START Materials provided

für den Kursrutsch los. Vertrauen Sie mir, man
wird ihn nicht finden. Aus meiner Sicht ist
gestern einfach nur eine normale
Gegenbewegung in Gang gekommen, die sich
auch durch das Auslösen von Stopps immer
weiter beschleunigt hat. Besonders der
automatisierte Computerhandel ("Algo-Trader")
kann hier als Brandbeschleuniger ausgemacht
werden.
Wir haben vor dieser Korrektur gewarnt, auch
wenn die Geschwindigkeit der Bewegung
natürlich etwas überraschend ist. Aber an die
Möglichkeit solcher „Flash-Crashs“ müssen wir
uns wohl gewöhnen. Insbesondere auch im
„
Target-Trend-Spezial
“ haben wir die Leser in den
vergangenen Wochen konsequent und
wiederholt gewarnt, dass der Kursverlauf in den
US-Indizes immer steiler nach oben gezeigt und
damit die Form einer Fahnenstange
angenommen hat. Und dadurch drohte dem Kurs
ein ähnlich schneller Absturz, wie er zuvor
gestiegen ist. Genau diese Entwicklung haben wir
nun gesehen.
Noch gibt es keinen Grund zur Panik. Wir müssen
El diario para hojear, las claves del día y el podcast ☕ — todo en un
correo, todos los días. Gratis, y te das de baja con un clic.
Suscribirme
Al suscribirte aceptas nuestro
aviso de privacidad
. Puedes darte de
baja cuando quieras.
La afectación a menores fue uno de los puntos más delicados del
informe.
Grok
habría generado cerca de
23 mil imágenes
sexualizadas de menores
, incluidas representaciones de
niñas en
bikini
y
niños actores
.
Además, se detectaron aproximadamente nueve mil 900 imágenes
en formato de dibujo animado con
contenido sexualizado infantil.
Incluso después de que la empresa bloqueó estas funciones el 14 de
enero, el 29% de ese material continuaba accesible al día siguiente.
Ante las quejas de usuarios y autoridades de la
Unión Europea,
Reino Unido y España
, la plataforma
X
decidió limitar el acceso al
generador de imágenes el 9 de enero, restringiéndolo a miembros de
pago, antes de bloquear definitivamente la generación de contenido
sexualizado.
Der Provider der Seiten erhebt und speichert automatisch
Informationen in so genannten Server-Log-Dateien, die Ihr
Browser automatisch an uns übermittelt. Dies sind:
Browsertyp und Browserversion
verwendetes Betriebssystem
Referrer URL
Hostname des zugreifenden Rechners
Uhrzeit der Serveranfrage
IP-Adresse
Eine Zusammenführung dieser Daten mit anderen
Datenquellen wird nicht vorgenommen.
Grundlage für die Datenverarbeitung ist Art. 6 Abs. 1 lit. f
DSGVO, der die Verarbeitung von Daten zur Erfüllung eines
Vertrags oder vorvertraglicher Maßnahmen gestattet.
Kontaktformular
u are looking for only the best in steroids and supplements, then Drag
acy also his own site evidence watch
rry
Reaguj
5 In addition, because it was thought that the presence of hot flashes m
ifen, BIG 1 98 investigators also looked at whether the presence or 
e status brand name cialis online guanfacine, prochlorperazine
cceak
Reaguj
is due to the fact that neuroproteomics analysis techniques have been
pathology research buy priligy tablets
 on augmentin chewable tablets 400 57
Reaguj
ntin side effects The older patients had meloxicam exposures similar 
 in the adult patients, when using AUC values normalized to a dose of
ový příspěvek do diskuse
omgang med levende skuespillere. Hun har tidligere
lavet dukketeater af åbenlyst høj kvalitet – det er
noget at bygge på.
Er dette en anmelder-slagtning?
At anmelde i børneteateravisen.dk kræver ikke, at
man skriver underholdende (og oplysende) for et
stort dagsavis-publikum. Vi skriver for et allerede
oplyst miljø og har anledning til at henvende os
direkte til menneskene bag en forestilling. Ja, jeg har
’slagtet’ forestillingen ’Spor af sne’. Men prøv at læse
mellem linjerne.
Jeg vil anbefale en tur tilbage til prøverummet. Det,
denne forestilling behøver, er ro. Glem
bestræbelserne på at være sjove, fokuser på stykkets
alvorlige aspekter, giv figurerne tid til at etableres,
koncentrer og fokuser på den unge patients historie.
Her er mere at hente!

END Materials provided

What you have to do: Each line above that contains the word "patients" should be returned.

Result below:
ntin side effects The older patients had meloxicam exposures similar 
 in the adult patients, when using AUC values normalized to a dose of
koncentrer og fokuser på den unge patients historie.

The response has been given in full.